Olivier Falorni confie à BFMTV.com avoir eu « plusieurs discussions » avec le chef de l’Etat au sujet de l’aide active à mourir depuis son élection en 2017. Le député évoque ainsi « un long chemin pour le convaincre et « y parvenir ». une priorité politique ». Il l’assure : “Aujourd’hui, je sais qu’il en est convaincu”.
Même s’il n’a jamais rencontré « Gastou » ni sa famille, le député porteur du projet de loi sur la fin de vie évoque « l’immense admiration et le courage » des Gast dans cette épreuve. « Ce monsieur, que je n’ai pas rencontré, a, à travers son parcours, consacré ses derniers instants de vie à se battre pour les autres. Il faut une énorme dose de courage et d’abnégation pour se battre quand on sait que la loi ne pourra pas s’appliquer à soi-même, qu’il sera trop tard.

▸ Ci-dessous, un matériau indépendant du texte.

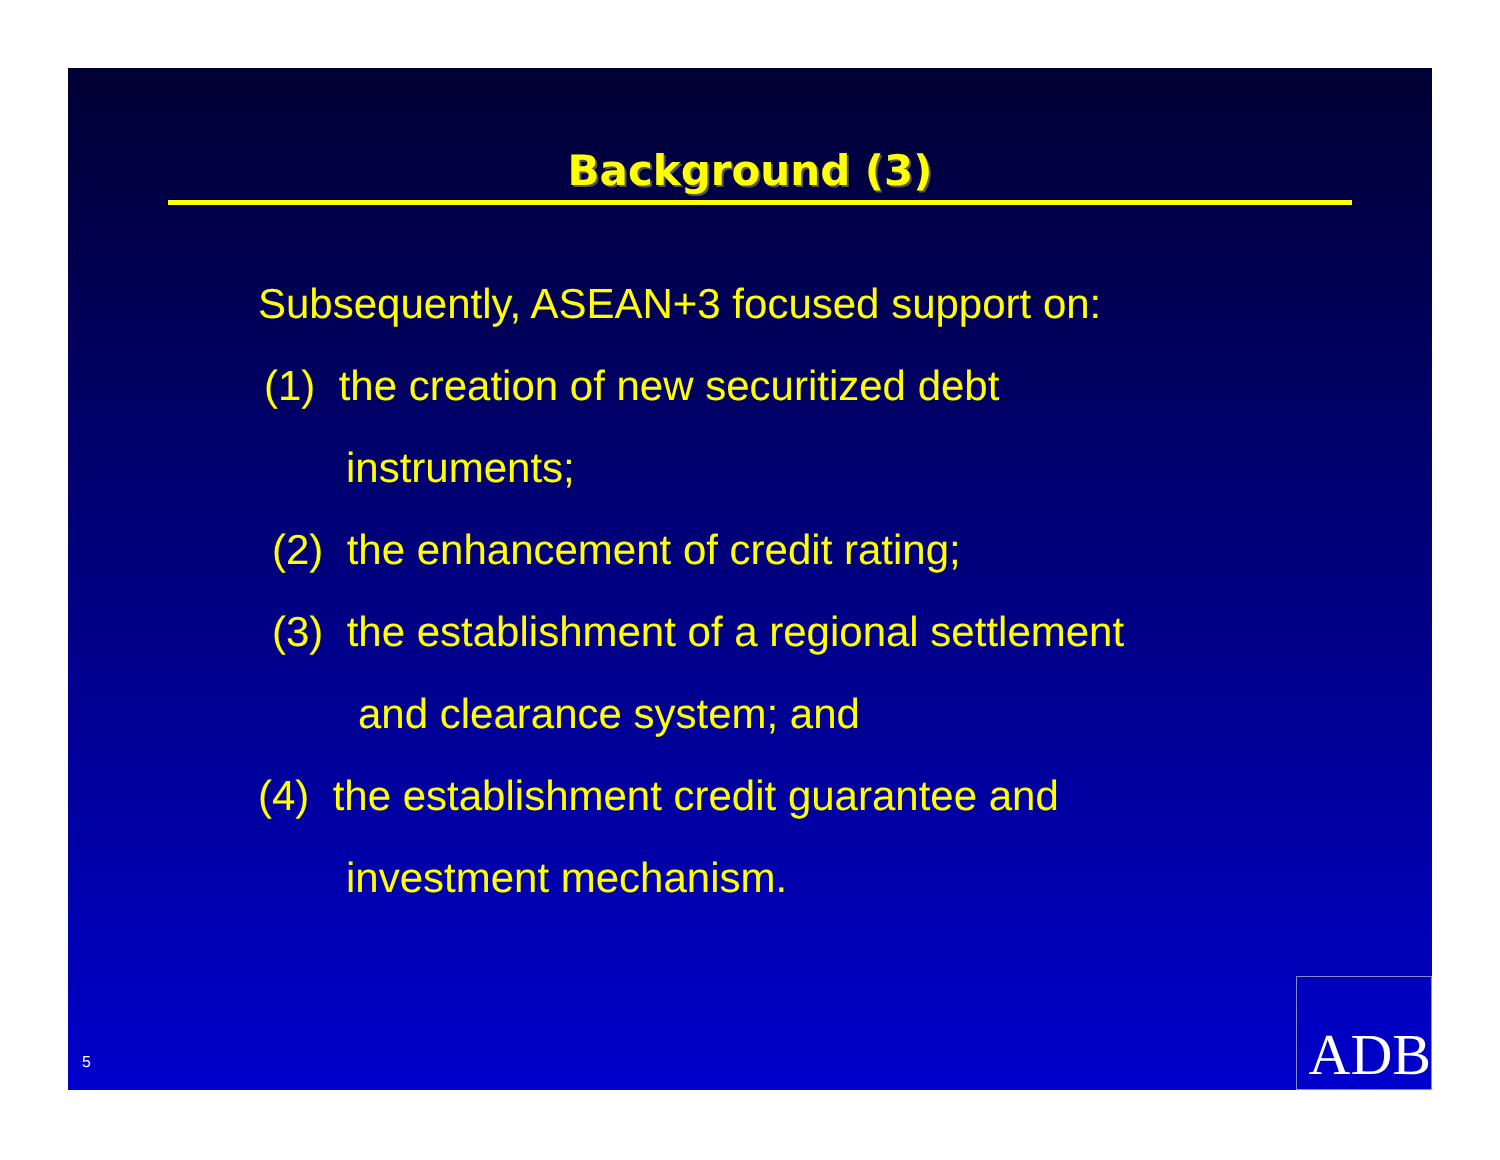Background (3)
Subsequently, ASEAN+3 focused support on:
(1) the creation of new securitized debt
instruments;
(2) the enhancement of credit rating;
(3) the establishment of a regional settlement
and clearance system; and
(4) the establishment credit guarantee and
investment mechanism.
5
ADB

« Si la loi est votée, ce sera d’abord grâce à eux. Ce sont d’abord eux qui ont convaincu les Français de la nécessité d’évoluer, par leurs témoignages et leur courage. Je dis à la famille de ce monsieur combien elle peut être fière du combat, du message qu’il a porté et que je m’efforcerais d’être le porteur de la voix qu’ils ont donnée”, ajoute le député.
Le courage de Jean-Claude Gast sera également au cœur d’un livre, que Yannick Gast dit peaufiner actuellement. Un récit dans lequel son fils entend retracer son combat, mais aussi « sa relation avec son propre père ».
Dans une enquête, réalisée en mai 2024 par l’Ifop, l’institut constatait que « plus de neuf Français sur dix (92 %) se déclarent favorables à l’euthanasie lorsque le patient, atteint d’une maladie insupportable et incurable, est rendu malade ». la demande.